_Text_
● ● ● ● ● ● ●

China’s Yu Zheng Sheng, party chief for the City of Shanghai and member of the Politbureau of the Communist Party’s Central Committee, visited Evonik Industries in Essen today as part of a delegation of 30. The meeting between Evonik’s CEO Dr. Klaus Engel and his Executive Board colleague Dr. Dahai Yu and the Chinese delegation with him was marked by the spirit of long-standing trusting relations.
“Evonik and the City of Shanghai share a long-standing relationship spanning more than 80 years. I’ve felt very much welcomed here in Essen, and our delegation has enjoyed a truly honorable reception,” said Yu Zheng Sheng. “Germany and China look back on a long history as trading partners. We’re delighted to see a corporation of Evonik’s status making major investments in our country,” added Wu Hongbo, the People’s Republic of China’s Ambassador to Germany.
Evonik CEO Dr. Engel underscored how important China is for Evonik’s growth strategy. “Our investments see us accompanying the growth experienced by our key customers and markets in Asia through local production,” he said. “Shanghai is an important site for Evonik. We profit from the infrastructure of the Shanghai Chemical Industry Park (the SCIP) and its proximity to the production facilities that are run by our customers,” added Dahai Yu, Evonik’s Executive Board member in charge of operations in China. Evonik’s most recent start-up at the SCIP was in the fall of 2009, when a plant for manufacturing plastics and intermediate plastics products went onstream. The Evonik Group had invested €250 million in this plant.
To demonstrate just how important this trip to Essen was, Dr. Günther Horsetzky, Undersecretary in the State of North Rhine-Westphalia’s Ministry of Economics, Energy, Construction, Housing and Transport, accompanied the delegation. Horsetzky, too, showed himself to be impressed by Evonik’s innovative capacity.

● ● ● ● ● ● ●

_Material provided_

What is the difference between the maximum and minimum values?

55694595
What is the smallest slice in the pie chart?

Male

● ● ● ● ● ● ●

_Tasks for this exercise_
(A) Restate the part of the report on the Shanghai delegation's visit to Evonik that begins at the words "China’s Yu Zheng" and stops after "long-standing trusting relations.", changing "delegation" to "group".
(B) According to the report on the Shanghai delegation's visit to Evonik, how much had the Evonik Group invested in the plant that went onstream at the SCIP in the fall of 2009?
Rely only on the report on the Shanghai delegation's visit to Evonik.

_Results for the exercise_
(A)
China’s Yu Zheng Sheng, party chief for the City of Shanghai and member of the Politbureau of the Communist Party’s Central Committee, visited Evonik Industries in Essen today as part of a group of 30. The meeting between Evonik’s CEO Dr. Klaus Engel and his Executive Board colleague Dr. Dahai Yu and the Chinese group with him was marked by the spirit of long-standing trusting relations.

(B) €250 million.